Go over the records and copy every line with the string "плити".

(Source records)
====================

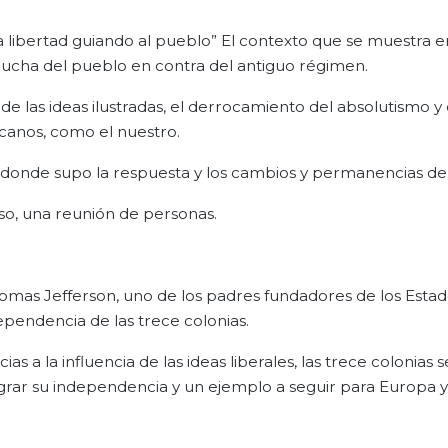
libertad guiando al pueblo” El contexto que se muestra e
la lucha del pueblo en contra del antiguo régimen.
de las ideas ilustradas, el derrocamiento del absolutismo y 
canos, como el nuestro.
n donde supo la respuesta y los cambios y permanencias del
rso, una reunión de personas.
omas Jefferson, uno de los padres fundadores de los Esta
pendencia de las trece colonias.
s a la influencia de las ideas liberales, las trece colonias s
grar su independencia y un ejemplo a seguir para Europa y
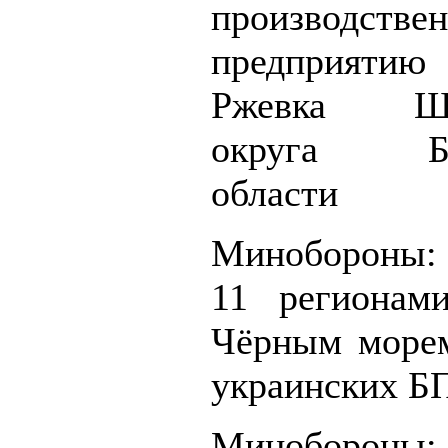
производстве
предприят
Ржевка Шеб
округа Бел
области
Минобороны: 
11 регионам
Чёрным море
украинских 
Миноборон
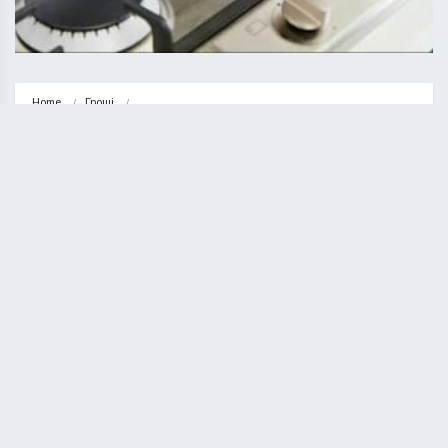
Home
Гроші
Сковороди для індукційної плити: як обрати і де купити
ГРОШІ
НОВИНИ
Сковороди для індукційної плити:
як обрати і де купити
ВАСИЛЬ СОЛТИС
29.12.2025
1 minute read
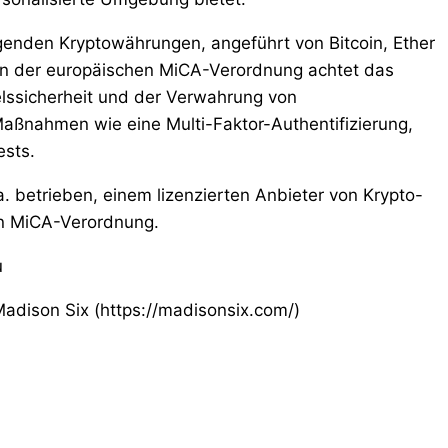
genden Kryptowährungen, angeführt von Bitcoin, Ether
n der europäischen MiCA-Verordnung achtet das
ssicherheit und der Verwahrung von
aßnahmen wie eine Multi-Faktor-Authentifizierung,
ests.
. betrieben, einem lizenzierten Anbieter von Krypto-
en MiCA-Verordnung.
u
adison Six (https://madisonsix.com/)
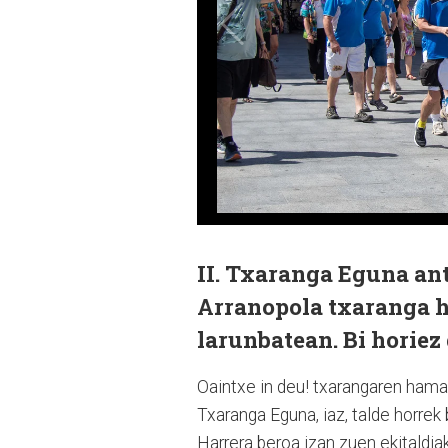
II. Txaranga Eguna ant
Arranopola txaranga h
larunbatean. Bi horiez 
Oaintxe in deu! txarangaren hama
Txaranga Eguna, iaz, talde horrek
Harrera beroa izan zuen ekitaldia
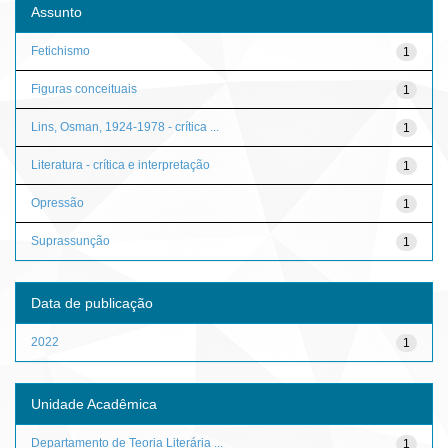
Assunto
Fetichismo
1
Figuras conceituais
1
Lins, Osman, 1924-1978 - crítica ...
1
Literatura - crítica e interpretação
1
Opressão
1
Suprassunção
1
Data de publicação
2022
1
Unidade Acadêmica
Departamento de Teoria Literária ...
1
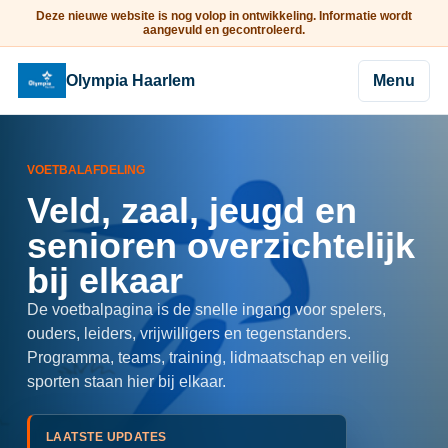
Deze nieuwe website is nog volop in ontwikkeling. Informatie wordt
aangevuld en gecontroleerd.
Olympia Haarlem
Menu
VOETBALAFDELING
Veld, zaal, jeugd en
senioren overzichtelijk
bij elkaar
De voetbalpagina is de snelle ingang voor spelers,
ouders, leiders, vrijwilligers en tegenstanders.
Programma, teams, training, lidmaatschap en veilig
sporten staan hier bij elkaar.
LAATSTE UPDATES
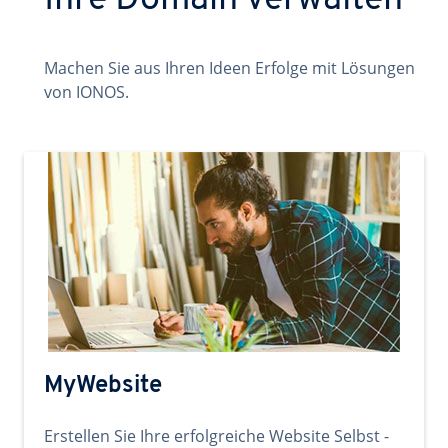
Ihre Domain verwalten
Machen Sie aus Ihren Ideen Erfolge mit Lösungen
von IONOS.
MyWebsite
Erstellen Sie Ihre erfolgreiche Website Selbst -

====================

Exercise result
Сковороди для індукційної плити: як обрати і де купити
Сковороди для індукційної плити:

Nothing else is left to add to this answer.